_ACTION ITEM_: Search the records below for the word "succulent" and show every line where it occurs.

_DATA IN THIS EXERCISE_:
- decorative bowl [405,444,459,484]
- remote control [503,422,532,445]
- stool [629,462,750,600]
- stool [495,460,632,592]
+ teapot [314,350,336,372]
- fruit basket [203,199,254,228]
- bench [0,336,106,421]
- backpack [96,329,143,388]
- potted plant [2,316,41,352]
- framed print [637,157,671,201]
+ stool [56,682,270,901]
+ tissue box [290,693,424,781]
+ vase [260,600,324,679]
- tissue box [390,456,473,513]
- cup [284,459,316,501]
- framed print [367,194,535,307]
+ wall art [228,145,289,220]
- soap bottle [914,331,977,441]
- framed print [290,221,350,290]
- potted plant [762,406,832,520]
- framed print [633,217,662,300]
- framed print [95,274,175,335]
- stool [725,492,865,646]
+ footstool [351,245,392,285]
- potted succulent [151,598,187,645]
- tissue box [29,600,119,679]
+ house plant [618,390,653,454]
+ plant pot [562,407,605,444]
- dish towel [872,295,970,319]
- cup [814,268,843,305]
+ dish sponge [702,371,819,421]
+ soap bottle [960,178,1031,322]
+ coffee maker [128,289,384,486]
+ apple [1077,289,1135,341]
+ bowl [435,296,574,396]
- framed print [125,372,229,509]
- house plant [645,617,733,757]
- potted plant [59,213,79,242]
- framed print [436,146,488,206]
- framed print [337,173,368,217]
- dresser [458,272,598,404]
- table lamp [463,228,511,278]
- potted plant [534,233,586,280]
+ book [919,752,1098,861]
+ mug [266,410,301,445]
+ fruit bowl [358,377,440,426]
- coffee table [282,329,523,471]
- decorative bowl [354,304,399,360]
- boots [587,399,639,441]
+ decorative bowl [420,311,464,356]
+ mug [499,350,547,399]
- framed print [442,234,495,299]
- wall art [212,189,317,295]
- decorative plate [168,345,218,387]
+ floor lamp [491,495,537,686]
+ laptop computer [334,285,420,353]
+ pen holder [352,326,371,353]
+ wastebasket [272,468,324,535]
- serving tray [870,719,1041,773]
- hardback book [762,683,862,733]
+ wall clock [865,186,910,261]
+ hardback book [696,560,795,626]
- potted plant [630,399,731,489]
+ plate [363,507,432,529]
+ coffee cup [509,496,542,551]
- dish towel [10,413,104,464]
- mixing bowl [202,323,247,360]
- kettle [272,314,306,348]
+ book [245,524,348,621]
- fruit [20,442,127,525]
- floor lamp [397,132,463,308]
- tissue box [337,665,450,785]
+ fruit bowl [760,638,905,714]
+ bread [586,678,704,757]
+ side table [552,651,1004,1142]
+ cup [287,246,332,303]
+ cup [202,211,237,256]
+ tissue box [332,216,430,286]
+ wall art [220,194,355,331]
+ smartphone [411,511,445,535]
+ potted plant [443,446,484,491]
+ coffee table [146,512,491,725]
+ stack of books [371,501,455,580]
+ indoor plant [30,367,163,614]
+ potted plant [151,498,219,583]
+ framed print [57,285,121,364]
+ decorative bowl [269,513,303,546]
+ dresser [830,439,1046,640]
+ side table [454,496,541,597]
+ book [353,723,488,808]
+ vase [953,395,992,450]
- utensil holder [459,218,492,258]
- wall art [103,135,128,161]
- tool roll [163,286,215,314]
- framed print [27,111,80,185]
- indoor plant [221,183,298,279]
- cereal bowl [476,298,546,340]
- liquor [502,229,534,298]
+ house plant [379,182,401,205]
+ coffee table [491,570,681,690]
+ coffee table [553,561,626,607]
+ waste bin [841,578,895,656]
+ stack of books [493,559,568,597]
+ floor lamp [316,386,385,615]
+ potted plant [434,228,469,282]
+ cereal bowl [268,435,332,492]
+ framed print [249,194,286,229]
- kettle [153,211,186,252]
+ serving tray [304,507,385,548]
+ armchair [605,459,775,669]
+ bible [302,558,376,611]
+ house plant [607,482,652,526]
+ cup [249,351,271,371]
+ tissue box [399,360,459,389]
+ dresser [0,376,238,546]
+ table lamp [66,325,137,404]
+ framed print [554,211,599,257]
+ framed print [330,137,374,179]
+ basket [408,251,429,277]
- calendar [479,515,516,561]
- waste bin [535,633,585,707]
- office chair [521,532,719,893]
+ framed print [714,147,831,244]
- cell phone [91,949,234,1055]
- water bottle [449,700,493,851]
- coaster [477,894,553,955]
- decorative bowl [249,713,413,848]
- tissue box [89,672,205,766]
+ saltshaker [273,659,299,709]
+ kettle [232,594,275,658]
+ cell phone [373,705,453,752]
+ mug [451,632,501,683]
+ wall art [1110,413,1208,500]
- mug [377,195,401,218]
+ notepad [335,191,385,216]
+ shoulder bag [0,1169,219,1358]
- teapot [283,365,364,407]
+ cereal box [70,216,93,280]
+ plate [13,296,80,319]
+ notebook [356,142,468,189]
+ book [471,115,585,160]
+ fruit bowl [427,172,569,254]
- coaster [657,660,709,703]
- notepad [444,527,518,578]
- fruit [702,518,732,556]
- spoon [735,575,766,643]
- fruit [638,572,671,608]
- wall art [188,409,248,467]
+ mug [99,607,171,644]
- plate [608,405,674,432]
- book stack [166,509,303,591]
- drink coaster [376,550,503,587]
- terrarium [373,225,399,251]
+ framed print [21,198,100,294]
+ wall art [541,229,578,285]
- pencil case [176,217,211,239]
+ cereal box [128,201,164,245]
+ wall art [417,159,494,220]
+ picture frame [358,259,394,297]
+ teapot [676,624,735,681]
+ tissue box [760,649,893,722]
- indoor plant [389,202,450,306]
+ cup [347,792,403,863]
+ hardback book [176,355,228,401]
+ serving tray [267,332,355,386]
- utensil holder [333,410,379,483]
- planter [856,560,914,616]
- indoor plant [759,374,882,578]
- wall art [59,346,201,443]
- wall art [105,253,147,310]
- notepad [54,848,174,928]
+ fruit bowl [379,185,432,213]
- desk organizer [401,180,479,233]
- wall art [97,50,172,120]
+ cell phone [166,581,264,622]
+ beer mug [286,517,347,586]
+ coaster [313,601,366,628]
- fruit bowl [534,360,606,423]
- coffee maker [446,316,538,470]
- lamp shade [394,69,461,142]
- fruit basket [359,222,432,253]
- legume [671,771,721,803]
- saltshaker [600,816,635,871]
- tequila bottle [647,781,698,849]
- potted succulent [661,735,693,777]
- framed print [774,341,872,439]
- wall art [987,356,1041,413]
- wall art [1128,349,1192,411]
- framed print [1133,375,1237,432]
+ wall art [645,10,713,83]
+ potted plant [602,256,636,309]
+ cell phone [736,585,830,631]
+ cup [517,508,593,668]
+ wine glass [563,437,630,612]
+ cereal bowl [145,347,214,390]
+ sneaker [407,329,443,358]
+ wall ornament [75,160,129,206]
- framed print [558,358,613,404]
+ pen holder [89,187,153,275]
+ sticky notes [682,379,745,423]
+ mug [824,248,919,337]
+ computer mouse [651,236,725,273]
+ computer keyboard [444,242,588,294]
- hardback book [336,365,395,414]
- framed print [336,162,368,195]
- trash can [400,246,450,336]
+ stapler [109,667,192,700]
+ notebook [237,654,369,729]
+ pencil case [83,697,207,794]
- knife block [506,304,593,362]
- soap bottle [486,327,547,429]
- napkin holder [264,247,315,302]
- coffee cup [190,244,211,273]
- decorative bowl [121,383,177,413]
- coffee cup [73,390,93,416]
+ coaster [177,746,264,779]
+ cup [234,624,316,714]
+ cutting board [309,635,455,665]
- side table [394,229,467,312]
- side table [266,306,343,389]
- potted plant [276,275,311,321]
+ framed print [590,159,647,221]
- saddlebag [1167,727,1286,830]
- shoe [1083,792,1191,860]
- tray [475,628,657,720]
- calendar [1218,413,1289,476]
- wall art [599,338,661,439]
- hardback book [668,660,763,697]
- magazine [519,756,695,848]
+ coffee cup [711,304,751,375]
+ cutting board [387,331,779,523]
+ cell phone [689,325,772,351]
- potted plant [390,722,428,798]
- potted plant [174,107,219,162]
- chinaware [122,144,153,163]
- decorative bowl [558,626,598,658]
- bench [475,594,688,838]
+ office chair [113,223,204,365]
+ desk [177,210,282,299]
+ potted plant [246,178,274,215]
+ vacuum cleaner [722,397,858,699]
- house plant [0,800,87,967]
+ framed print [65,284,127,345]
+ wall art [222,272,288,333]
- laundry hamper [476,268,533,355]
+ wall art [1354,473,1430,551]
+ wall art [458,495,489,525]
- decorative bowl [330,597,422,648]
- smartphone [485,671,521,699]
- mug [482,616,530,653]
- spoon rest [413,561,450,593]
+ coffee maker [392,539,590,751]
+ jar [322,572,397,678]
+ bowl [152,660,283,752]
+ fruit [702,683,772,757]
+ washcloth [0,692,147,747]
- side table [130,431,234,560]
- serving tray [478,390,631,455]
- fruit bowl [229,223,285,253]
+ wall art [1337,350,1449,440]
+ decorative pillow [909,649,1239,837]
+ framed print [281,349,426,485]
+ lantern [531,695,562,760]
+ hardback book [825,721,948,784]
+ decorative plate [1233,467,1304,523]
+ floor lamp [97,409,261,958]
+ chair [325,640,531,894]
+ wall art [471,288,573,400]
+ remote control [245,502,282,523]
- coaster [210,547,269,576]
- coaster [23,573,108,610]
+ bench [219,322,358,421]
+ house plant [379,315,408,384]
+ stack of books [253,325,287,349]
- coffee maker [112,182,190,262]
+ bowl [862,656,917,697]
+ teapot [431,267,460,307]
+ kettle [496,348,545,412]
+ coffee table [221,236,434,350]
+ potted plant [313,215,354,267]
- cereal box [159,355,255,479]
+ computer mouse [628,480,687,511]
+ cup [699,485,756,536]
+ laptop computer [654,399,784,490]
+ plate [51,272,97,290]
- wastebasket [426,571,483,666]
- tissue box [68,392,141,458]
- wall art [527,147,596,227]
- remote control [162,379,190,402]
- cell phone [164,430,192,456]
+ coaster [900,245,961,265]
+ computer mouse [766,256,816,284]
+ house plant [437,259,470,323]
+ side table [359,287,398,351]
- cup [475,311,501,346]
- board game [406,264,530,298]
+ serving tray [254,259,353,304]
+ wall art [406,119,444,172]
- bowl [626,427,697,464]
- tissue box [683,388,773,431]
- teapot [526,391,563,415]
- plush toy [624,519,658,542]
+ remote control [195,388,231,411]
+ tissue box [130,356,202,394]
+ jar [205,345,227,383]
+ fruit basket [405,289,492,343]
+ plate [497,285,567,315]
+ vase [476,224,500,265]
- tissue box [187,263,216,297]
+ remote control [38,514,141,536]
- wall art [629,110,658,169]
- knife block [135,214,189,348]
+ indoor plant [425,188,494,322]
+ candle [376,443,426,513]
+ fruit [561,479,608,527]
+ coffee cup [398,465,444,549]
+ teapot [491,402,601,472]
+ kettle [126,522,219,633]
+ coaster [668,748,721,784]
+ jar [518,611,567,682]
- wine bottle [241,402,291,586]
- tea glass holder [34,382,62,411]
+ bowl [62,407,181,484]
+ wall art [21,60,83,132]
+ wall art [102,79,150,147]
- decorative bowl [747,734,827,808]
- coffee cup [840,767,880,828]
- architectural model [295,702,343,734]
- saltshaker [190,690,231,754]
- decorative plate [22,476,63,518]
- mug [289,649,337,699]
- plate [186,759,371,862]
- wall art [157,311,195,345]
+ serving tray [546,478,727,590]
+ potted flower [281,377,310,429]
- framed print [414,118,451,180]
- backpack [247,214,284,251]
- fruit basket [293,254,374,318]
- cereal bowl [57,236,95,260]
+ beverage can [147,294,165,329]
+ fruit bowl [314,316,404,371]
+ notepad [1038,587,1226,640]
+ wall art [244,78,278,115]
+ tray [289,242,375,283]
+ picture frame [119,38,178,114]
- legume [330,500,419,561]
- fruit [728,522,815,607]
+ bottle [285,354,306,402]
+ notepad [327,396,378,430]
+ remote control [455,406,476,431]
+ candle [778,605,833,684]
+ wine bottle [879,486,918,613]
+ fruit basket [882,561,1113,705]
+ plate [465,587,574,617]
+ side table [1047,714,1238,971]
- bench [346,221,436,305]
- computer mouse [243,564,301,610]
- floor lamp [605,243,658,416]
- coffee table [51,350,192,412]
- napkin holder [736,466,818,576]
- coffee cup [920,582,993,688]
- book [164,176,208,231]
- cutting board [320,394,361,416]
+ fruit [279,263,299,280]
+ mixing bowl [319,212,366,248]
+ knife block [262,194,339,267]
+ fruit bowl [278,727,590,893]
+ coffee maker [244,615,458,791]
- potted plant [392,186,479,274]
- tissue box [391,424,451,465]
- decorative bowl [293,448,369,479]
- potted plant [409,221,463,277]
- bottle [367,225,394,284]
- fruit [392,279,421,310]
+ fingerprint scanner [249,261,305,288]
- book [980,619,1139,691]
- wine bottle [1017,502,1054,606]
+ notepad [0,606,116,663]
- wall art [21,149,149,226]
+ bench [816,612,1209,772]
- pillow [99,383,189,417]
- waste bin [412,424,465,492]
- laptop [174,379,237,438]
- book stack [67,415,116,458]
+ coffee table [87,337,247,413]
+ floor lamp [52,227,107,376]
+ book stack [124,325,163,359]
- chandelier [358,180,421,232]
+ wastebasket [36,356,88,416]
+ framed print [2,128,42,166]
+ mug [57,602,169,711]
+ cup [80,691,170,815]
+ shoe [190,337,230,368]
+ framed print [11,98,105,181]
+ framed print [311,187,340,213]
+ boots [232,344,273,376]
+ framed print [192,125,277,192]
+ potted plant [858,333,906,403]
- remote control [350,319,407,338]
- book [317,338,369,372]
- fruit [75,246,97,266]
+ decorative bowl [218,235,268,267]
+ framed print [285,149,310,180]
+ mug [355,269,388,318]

_COMPLETED TASK_:
- potted succulent [151,598,187,645]
- potted succulent [661,735,693,777]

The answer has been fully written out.